**GOAL OF THE EXERCISE:**
Copy each line containing the word "liver" from the records that follow, please.

**Dataset entries:**
....

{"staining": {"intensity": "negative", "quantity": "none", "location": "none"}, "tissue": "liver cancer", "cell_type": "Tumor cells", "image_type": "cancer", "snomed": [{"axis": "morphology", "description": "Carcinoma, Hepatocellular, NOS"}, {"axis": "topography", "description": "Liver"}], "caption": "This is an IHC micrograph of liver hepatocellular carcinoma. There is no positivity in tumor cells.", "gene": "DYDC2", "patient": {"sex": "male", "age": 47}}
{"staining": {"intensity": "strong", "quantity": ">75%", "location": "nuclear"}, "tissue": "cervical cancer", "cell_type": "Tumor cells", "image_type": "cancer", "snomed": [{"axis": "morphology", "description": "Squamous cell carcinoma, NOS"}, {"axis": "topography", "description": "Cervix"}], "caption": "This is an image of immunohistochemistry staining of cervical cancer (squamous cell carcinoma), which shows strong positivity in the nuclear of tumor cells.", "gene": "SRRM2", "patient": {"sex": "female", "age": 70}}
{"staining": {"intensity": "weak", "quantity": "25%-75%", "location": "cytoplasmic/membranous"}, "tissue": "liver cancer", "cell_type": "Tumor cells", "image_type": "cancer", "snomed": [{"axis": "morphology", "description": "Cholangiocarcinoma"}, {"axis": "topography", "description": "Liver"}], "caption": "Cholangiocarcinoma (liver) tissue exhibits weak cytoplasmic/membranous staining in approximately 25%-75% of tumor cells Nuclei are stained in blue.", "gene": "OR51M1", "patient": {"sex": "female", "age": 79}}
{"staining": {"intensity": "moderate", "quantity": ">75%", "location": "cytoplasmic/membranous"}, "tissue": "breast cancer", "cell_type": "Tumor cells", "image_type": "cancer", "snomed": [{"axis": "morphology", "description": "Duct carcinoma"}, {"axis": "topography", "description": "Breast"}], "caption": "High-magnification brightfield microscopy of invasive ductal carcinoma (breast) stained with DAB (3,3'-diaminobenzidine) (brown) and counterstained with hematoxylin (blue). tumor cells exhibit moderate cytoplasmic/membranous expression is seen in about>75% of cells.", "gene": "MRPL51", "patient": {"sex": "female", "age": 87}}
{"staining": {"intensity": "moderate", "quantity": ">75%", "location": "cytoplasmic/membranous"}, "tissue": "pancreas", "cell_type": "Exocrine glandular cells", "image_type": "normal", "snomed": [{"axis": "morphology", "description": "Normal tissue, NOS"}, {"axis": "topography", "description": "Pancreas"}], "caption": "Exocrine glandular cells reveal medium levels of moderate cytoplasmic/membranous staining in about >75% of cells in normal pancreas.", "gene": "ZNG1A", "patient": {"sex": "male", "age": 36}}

....

**EXERCISE RESULT:**
{"staining": {"intensity": "negative", "quantity": "none", "location": "none"}, "tissue": "liver cancer", "cell_type": "Tumor cells", "image_type": "cancer", "snomed": [{"axis": "morphology", "description": "Carcinoma, Hepatocellular, NOS"}, {"axis": "topography", "description": "Liver"}], "caption": "This is an IHC micrograph of liver hepatocellular carcinoma. There is no positivity in tumor cells.", "gene": "DYDC2", "patient": {"sex": "male", "age": 47}}
{"staining": {"intensity": "weak", "quantity": "25%-75%", "location": "cytoplasmic/membranous"}, "tissue": "liver cancer", "cell_type": "Tumor cells", "image_type": "cancer", "snomed": [{"axis": "morphology", "description": "Cholangiocarcinoma"}, {"axis": "topography", "description": "Liver"}], "caption": "Cholangiocarcinoma (liver) tissue exhibits weak cytoplasmic/membranous staining in approximately 25%-75% of tumor cells Nuclei are stained in blue.", "gene": "OR51M1", "patient": {"sex": "female", "age": 79}}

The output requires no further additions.